Wednesday, September 22, 2021

The Importance of the Invention of the Telegraph


    The telegraph is in my opinion one of the most underrated and underappreciated inventions in human history. Not only did it advance our understanding of telecommunications and expand the possibilities of how we can harness the power of electricity, but it brought the world together in a way that was never before possible.

    Samuel Morse invented the telegraph in 1844, but he held onto the idea for far longer. He originally came up with the idea for the telegraph in 1832, when he heard about Michael Faraday's new electromagnet, and wondered if he could harness its power for the use of telecommunications. He had an idea for how he wanted to create his new invention, but he would need some help from a few folks before being able to properly execute it.


    He enlisted the help of one of his colleagues at the City University of New York, Leonard Gale, to help him really understand the inner workings of how batteries and magnets work. Gale directed him to a Princeton professor named Joseph Henry, who had studied the subject very closely, and actually had created his own idea for a telegraph. With the help of Alfred Vail, a technician hired by Morse to help construct the machine, Morse finished his invention and sent the first successful message on May 24, 1844. The message was sent from Washington D.C. all the way up to Baltimore. 

    The telegraph changed everything and was quickly adopted by our society. This map of the United States in 1953 shows just how fast it took for the telegraph to become a popular and widely used instrument. Over 27,000 miles of telegraph lines...in just 9 years! It definitely had an immediate impact on society and changed the way people lived and communicated. Now, if you wanted to contact a loved one thousands of miles away, you didn't have to send out a letter in hopes of it getting to its destination within a few weeks (only to wait just as long to receive one back.) No, now messages could be sent almost instantly and over thousands of miles. It even connected the United States and the U.K. in less than 25 years after its invention. Information that used to take months would now take a mere minutes to reach its destination. 

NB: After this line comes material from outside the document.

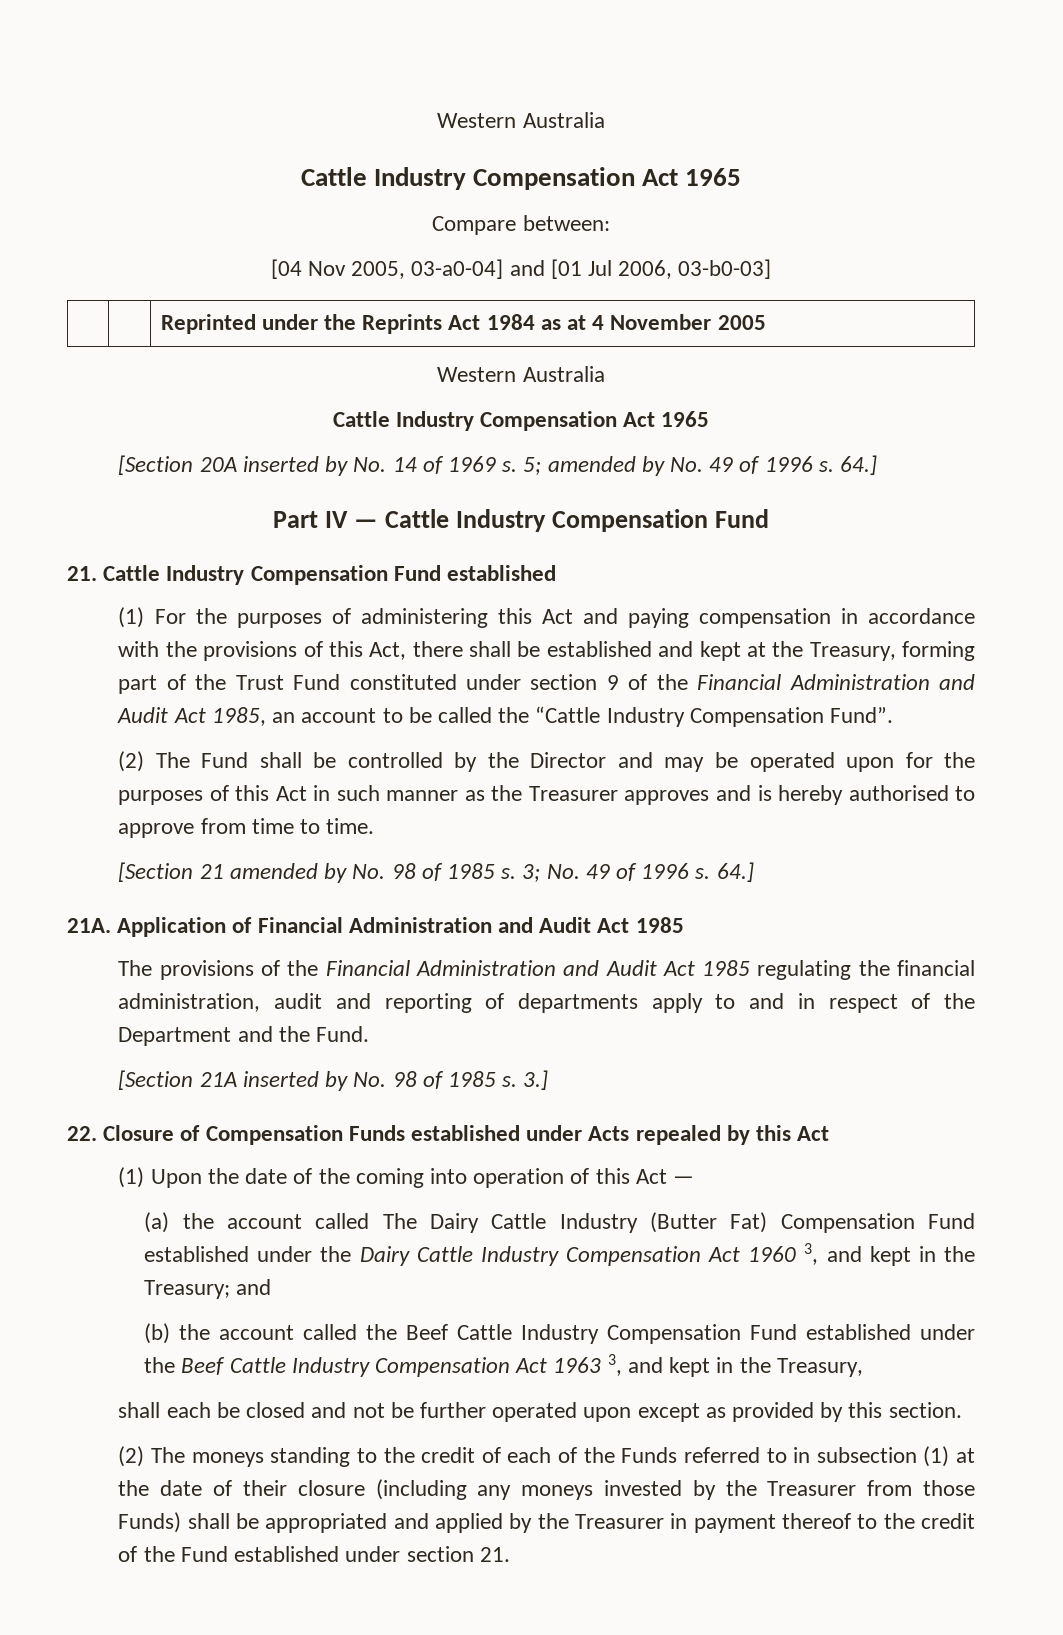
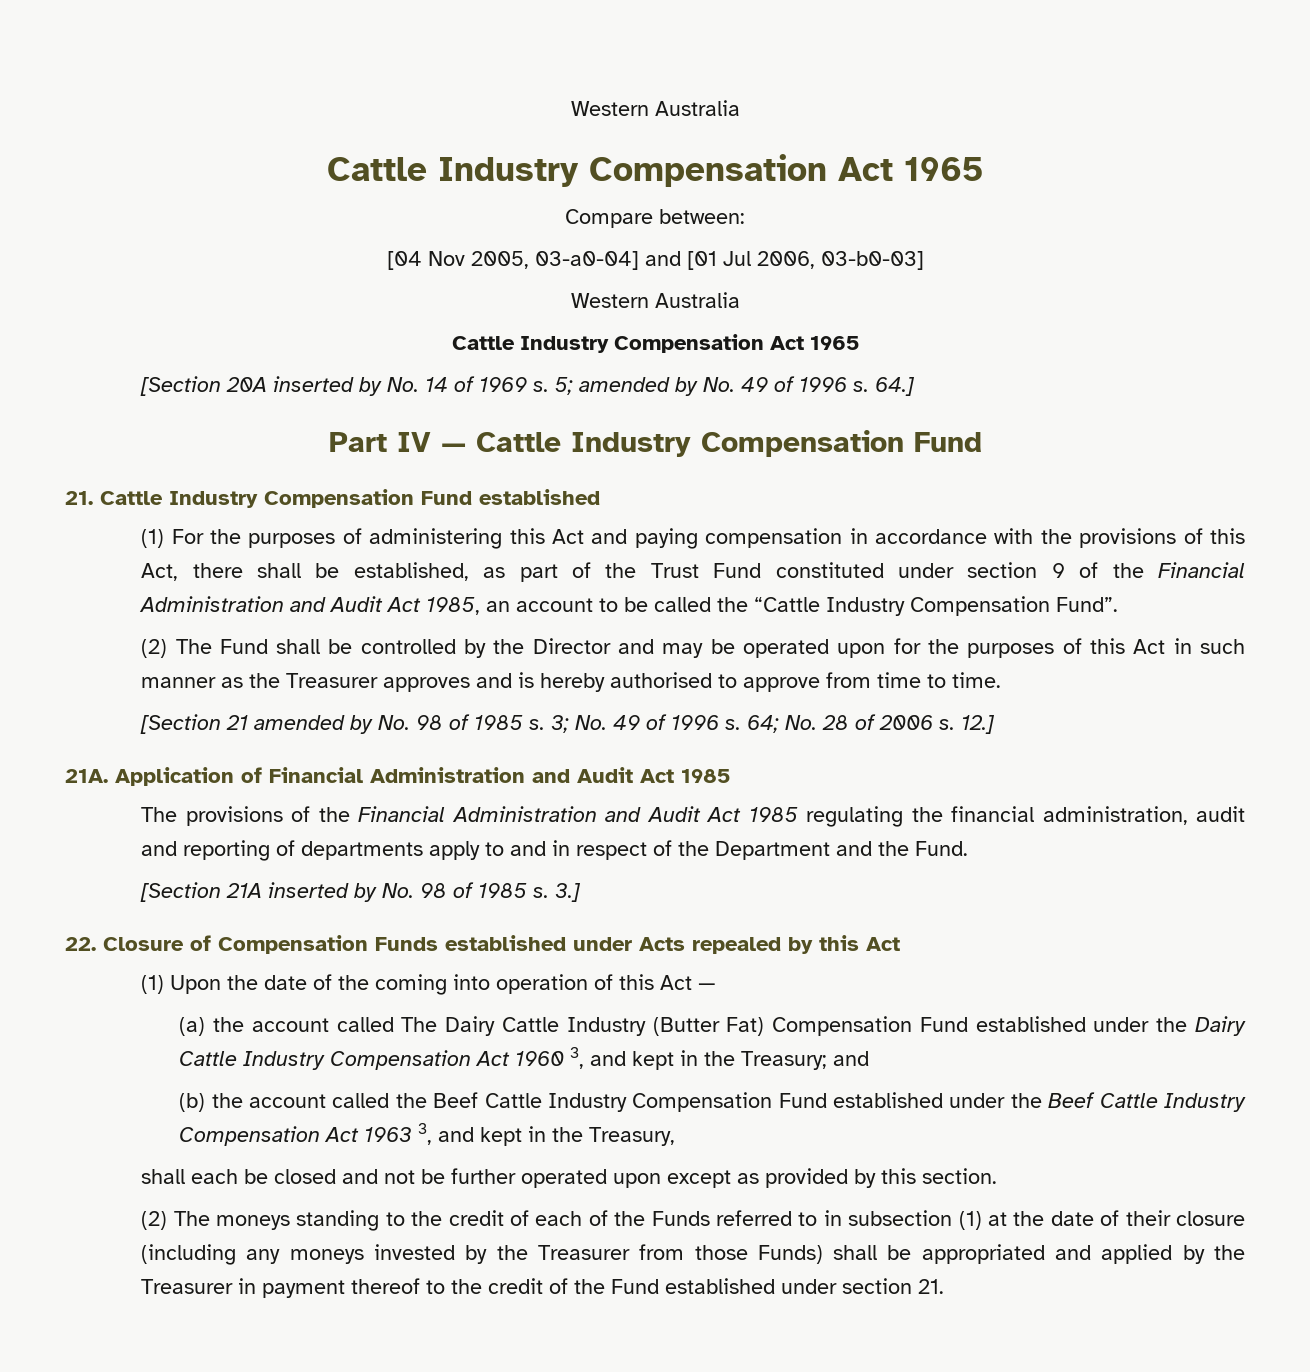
[160,314,766,334] // | | Reprinted under the Reprints Act 1984 as at 4 November 2005 -> (924, 260) none
[546,641,976,661] established and kept at the Treasury, forming -> [353,562,506,581] established, as
[716,862,754,882] 64.] -> [747,714,996,734] 64; No. 28 of 2006 s. 12.]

    This helped businesses and services of all types. The military could now be much more efficient, companies could more quickly and easily correspond with other locations over long distances, and newspapers could now get their stories printed out the very next day in order to inform the public of any notable news happening. We could now be much more efficient as a species, and could coordinate more quickly and easily to get bigger tasks done while saving a lot of time and energy, and it's all thanks to this almost magical invention of the telegraph. The world was now fully connected as a species, and though there have been new inventions that have outlived the telegraph, it was the first one that really unified us as a people, and was the first step into taking us into the age of communication that we're currently living in today.